Ou alors la pression qui pousse les employés à rester travailler tard au bureau, voire les weekends ; en moyenne, les employés sud-coréens travaillent 2 024 heures par an, soit la troisième moyenne la plus forte des pays de l'OCDE après le Mexique et le Costa Rica en 2017 (à titre comparatif, la France est à 1 514 heures). Problème, la productivité ne suit pas vraiment... Politiquement parlant, les choses bougent : le gouvernement a fait passer une loi réduisant le nombre d'heures maximales travaillées par semaine de 68 à 40 heures, avec 12 heures supplémentaires possible. Mais dans la pratique, si les grands groupes appliquent la loi, les PMEs passent largement entre les mailles du filet.

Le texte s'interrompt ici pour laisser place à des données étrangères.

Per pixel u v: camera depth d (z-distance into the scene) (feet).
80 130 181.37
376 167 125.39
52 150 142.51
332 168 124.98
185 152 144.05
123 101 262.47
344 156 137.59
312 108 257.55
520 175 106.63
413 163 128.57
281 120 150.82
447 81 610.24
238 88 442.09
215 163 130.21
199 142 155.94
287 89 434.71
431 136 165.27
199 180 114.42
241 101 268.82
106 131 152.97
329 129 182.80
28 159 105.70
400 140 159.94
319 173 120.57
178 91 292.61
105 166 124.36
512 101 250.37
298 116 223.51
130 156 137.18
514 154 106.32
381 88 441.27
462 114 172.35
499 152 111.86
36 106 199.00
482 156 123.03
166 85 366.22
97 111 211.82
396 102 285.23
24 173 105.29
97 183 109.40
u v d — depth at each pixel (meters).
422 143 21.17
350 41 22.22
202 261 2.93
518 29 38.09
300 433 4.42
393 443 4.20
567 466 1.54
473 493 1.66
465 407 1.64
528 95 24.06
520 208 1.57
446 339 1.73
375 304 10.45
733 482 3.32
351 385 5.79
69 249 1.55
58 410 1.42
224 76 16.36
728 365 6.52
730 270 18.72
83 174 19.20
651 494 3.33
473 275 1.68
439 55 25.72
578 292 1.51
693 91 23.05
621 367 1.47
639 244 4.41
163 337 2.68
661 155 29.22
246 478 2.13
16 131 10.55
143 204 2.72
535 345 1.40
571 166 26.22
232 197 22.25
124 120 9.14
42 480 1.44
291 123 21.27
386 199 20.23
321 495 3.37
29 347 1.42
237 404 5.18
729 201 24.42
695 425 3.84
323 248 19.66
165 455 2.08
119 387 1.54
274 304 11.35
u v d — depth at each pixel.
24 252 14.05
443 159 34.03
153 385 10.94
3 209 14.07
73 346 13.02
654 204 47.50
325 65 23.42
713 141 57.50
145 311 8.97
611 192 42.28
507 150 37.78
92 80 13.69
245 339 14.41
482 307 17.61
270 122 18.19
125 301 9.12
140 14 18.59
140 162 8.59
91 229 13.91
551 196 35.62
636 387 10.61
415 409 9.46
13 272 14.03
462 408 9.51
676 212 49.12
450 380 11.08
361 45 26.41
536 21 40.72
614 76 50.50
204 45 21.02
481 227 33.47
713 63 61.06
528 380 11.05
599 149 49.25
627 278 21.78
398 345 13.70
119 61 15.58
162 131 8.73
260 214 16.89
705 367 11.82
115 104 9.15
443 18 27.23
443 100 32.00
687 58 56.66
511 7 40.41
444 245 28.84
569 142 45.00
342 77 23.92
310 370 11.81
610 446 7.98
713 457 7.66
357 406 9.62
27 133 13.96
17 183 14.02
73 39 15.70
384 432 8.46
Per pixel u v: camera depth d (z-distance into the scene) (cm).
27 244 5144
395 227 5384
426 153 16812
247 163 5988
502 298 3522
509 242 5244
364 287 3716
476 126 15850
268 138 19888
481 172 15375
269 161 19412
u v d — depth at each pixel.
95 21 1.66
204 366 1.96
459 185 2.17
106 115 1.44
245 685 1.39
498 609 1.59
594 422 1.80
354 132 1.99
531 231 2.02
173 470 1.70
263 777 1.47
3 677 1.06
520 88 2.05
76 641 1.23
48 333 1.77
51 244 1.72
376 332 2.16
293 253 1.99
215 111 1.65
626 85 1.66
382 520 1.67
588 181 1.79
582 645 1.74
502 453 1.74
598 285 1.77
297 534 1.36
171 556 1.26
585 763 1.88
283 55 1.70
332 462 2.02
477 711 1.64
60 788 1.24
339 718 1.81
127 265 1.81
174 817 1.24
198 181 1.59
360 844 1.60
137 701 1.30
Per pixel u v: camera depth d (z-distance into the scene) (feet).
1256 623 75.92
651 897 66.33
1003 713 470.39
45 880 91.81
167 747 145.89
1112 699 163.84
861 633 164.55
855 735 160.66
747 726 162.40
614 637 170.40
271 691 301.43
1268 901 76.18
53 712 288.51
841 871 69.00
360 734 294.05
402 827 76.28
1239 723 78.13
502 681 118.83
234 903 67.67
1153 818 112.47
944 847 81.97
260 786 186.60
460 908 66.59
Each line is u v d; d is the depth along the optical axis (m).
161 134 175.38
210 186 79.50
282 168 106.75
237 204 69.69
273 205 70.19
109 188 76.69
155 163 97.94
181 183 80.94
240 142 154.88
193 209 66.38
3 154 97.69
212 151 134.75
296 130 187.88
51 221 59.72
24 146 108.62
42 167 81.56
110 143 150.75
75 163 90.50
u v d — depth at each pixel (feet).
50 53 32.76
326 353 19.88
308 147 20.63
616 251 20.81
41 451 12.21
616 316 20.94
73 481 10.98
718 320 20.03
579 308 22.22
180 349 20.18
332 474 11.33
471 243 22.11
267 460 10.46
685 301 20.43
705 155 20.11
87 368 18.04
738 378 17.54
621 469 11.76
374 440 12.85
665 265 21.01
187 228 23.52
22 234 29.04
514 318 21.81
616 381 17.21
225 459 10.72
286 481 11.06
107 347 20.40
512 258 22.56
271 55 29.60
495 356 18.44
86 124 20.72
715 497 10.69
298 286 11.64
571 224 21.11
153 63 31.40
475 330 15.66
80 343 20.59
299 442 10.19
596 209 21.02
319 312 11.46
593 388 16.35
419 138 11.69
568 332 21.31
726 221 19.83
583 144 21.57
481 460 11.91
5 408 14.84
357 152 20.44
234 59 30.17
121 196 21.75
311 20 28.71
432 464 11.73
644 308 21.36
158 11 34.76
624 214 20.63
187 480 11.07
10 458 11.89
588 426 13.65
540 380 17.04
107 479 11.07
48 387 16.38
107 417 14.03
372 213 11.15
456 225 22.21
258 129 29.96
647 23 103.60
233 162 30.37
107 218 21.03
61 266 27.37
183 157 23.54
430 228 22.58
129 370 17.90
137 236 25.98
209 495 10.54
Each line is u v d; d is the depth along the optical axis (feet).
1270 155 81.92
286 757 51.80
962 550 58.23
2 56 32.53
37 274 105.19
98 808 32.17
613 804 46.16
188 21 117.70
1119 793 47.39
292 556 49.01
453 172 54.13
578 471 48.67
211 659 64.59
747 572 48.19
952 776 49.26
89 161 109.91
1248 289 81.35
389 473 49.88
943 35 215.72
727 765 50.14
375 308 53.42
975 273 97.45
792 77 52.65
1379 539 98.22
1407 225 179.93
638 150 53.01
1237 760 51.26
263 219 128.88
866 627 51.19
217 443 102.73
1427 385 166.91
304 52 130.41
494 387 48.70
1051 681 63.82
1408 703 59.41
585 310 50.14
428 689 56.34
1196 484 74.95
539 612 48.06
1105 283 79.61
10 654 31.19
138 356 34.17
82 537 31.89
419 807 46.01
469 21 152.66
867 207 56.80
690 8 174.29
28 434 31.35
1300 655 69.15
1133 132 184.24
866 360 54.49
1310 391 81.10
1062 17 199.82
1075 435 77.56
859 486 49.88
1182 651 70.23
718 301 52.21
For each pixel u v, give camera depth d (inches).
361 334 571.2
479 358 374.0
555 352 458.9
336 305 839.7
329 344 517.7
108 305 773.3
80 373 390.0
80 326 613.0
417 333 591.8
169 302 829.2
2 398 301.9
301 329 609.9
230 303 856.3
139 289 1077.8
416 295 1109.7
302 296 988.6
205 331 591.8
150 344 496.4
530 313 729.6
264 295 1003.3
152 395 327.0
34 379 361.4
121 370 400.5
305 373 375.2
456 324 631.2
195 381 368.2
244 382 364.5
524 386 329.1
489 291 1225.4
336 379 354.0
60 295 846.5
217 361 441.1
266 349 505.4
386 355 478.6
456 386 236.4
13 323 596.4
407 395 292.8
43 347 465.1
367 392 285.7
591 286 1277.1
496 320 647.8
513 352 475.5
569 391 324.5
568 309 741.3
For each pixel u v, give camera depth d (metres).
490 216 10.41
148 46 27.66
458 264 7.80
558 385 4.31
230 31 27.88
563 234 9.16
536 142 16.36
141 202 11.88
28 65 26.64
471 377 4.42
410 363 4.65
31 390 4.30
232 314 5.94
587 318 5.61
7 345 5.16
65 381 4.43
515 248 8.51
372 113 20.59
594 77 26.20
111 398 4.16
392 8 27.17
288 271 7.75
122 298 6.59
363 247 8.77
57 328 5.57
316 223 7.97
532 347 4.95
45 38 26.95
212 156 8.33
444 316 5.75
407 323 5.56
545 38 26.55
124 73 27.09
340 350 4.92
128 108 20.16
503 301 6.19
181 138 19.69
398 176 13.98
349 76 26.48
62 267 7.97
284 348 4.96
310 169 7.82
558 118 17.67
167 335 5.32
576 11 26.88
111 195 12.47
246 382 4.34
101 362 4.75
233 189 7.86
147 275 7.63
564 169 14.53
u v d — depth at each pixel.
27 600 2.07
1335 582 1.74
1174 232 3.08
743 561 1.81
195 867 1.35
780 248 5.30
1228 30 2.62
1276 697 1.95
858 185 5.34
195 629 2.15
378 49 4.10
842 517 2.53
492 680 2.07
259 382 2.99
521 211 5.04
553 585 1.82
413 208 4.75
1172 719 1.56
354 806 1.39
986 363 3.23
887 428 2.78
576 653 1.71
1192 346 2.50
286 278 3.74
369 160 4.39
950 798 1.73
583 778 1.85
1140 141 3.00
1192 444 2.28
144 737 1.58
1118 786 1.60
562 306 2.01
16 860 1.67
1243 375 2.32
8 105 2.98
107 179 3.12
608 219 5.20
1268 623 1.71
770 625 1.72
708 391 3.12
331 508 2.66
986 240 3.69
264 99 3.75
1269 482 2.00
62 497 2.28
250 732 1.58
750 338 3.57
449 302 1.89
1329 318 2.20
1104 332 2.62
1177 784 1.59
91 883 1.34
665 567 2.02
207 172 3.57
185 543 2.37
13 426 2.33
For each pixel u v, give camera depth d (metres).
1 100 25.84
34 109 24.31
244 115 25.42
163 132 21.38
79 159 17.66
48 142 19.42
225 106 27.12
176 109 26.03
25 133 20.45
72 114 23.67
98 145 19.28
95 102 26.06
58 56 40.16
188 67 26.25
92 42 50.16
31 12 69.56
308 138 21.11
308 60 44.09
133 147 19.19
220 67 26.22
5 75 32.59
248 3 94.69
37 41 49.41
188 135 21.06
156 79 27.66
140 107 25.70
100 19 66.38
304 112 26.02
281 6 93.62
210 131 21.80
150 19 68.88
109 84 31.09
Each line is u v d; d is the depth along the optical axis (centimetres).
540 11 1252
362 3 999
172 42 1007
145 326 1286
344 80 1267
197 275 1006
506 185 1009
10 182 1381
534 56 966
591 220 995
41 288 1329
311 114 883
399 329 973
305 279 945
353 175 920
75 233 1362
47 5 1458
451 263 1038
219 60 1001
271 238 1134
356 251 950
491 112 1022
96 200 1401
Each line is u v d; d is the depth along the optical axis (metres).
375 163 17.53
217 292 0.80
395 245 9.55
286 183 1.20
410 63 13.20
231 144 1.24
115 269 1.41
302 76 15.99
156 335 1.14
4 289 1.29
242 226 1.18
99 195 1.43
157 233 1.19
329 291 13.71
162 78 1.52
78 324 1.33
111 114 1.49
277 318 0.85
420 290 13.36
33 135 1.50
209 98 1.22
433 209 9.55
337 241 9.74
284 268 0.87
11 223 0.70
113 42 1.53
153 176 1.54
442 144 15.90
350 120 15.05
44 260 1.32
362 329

Les postiers sud-coréens manifestent afin d'améliorer leurs conditions de travail

En Corée, l'autorité, on la respecte, ou alors on s'en va. Voilà en gros le message. Le souci, c'est que quand on la respecte, on peut aussi en mourir. Le terme "Gwarosa" (과로사) illustre cela (mort par surcharge de travail). Certains excuseront l'abus d'autorité en mentionnant la société confucianiste qui veut que l'on porte le respect aux plus âgés (et ce même si l'autre est plus âgé de quelques secondes, comme c'est le cas entre jumeaux dont l'un des deux vouvoiera son frère ou sa sœur car il ou elle est né(e) après !). Un employé qui "répond" ou qui manque de respect à son supérieur hiérarchique sera recadré plus ou moins violemment. Il a toujours bon dos le confucianisme... le respect (la crainte ?) de la hiérarchie est une des premières choses que l'on apprend lorsque l'on naît ou que l'on vient travailler en Corée.



L'entreprise passe avant la famille. "Tu viens boire un verre avec l'équipe ce soir ?". Un "oui" et vous conservez votre statut de "membre du groupe" au sein de l'entreprise. Un "non" à répétition et vous serez critiqué en interne pour, à terme, ne plus recevoir de tâches gratifiantes. Imaginez alors ce que vivent les employées qui deviennent maman... elles sont rapidement mises sur la touche au profit de leur remplaçante ou de leurs collaborateurs. Les plus courageuses essayent de poursuivre leur activité professionnelle tant que possible (souvent à mi-temps) avec une double pression de la hiérarchie et de la vie privée, car l'enfant ne sera jamais une excuse à un retard ou une saute de concentration. La carrière des femmes se traduit d'ailleurs souvent en une courbe en M (20-30 ans l'emploi des femmes est au plus haut, 30-40 ans c'est la chute avec la naissance des enfants, 40-50 ans elles essayent de relancer leur carrière une fois les enfants à l'école, après 50 ans elles quittent tout pour prendre soin de la famille).



La violence est aussi une composante de l'autorité coréenne. Les filles du président de la compagnie aérienne Korean Air, Cho Yang-Ho, ont été prises en flagrant délit : insultes, agression physique... des harcèlements qui ont fait la Une des journaux ces derniers mois. La semaine dernière, c'est le patron de WeDisk et Hankook Mirae Technology, une société de stockage en ligne. Yang Jin-ho a été filmé en train de frapper et d'obliger de s'agenouiller, au sein même de son bureau, l'un de ses employés. Lors des sorties d'entreprises de 2016, par exemple, il faisait tuer des poulets par ses employés en les faisant tirer à l'arc ou utiliser un sabre japonais. Et afin d'en rajouter une couche, il apparaît que 90% des contenus stockés dans son entreprises portaient sur de la pornographie et qu'il supportait ce chargement de contenus en payant des internautes. Bref, un cas d'abus d'autorité typique mais qui cette fois a fait assez de bruit pour peut-être faire bouger le gouvernement sur les cas d'abus d'autorité.



Le groupe Gabjil119 (직장갑질119), une organisation de défense du droit des travailleurs, a par exemple reçu pas moins de 225 cas d'abus d'autorité sur des lieux de travail rien que sur le mois d'octobre. Les membres de cette organisation tentent de pousser le gouvernement à mettre en place une "loi contre Yang Jin-ho" afin de protéger tant que possible les employés coréens. Car si les assauts physiques ou le harcèlement sexuel sont considérés comme des actes criminels, le harcèlement moral et les insultes ne sont pas vraiment considérés.